# Exercise details:
Below are the records; give again exactly the lines that run from the one with "at $i$ th iteration" through the last line.
------------------------------------------------
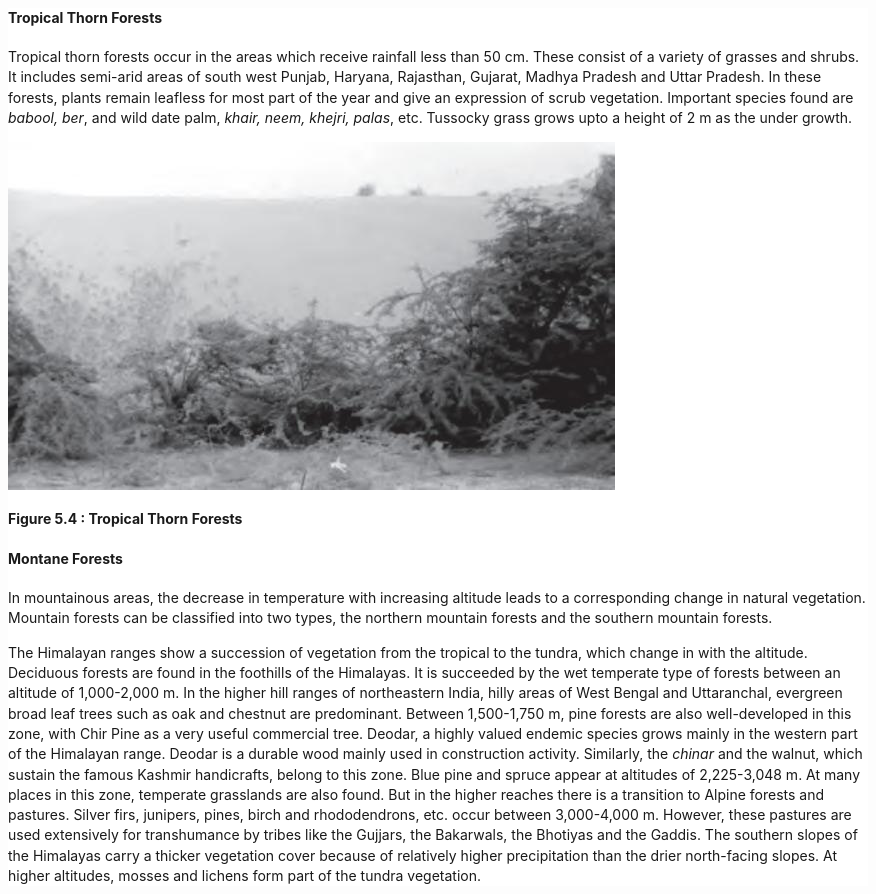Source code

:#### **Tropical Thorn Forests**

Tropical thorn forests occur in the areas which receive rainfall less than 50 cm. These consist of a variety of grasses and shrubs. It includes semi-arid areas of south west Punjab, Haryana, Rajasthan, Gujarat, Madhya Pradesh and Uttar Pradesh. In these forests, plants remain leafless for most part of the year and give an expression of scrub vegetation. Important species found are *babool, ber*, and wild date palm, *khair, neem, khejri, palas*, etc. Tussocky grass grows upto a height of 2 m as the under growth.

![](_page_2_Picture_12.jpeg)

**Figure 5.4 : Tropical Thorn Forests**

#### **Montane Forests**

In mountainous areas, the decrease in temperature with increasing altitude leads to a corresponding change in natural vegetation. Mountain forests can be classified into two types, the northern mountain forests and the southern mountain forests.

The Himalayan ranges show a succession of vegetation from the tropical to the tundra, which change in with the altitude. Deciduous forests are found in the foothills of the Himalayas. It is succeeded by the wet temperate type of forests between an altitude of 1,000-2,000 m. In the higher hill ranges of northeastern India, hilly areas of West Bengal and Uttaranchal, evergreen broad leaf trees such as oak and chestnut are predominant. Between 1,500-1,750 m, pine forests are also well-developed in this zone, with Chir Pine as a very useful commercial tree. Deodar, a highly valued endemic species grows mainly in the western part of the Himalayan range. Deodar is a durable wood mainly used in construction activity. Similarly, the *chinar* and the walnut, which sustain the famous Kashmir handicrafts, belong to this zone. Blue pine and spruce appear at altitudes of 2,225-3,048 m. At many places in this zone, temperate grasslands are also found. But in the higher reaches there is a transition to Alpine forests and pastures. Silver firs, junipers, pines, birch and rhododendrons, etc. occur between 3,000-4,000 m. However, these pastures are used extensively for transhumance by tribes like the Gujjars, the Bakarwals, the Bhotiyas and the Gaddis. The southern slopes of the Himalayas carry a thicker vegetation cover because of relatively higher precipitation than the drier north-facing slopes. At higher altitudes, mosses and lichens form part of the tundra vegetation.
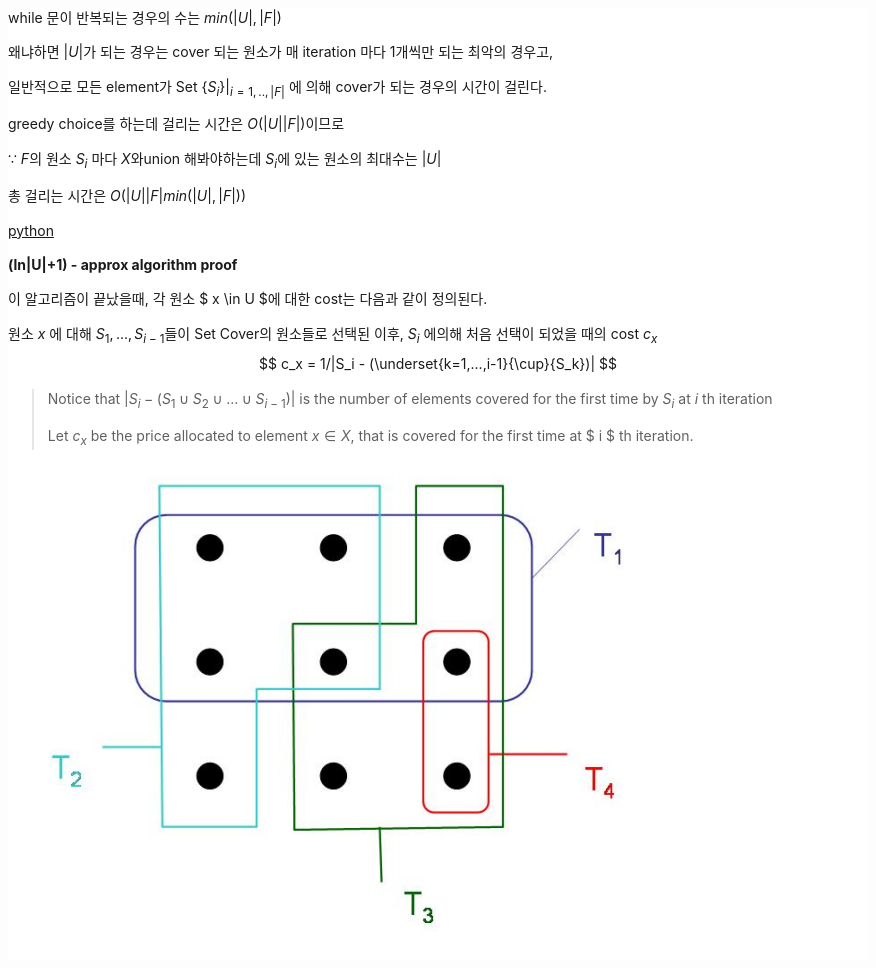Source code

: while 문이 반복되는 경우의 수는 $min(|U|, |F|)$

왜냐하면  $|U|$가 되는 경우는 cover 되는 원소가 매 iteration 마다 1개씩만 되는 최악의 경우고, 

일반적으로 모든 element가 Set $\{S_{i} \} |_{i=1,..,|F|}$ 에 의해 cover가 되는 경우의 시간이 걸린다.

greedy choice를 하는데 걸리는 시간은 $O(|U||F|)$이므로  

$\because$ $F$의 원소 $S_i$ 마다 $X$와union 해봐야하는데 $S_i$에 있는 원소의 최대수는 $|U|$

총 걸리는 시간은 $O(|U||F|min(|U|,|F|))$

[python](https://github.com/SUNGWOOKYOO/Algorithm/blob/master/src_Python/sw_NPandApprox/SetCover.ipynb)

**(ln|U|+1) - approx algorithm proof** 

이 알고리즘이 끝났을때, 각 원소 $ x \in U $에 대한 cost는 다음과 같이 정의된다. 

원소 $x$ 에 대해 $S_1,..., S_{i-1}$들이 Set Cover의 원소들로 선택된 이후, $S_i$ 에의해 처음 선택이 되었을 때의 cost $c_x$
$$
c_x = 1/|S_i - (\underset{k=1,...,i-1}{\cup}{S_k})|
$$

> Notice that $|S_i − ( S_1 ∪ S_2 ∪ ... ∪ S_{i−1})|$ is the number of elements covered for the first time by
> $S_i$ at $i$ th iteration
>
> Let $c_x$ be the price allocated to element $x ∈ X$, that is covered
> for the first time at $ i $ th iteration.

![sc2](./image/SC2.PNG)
------------------------------------------------
# Response for this exercise:
> $S_i$ at $i$ th iteration
>
> Let $c_x$ be the price allocated to element $x ∈ X$, that is covered
> for the first time at $ i $ th iteration.

![sc2](./image/SC2.PNG)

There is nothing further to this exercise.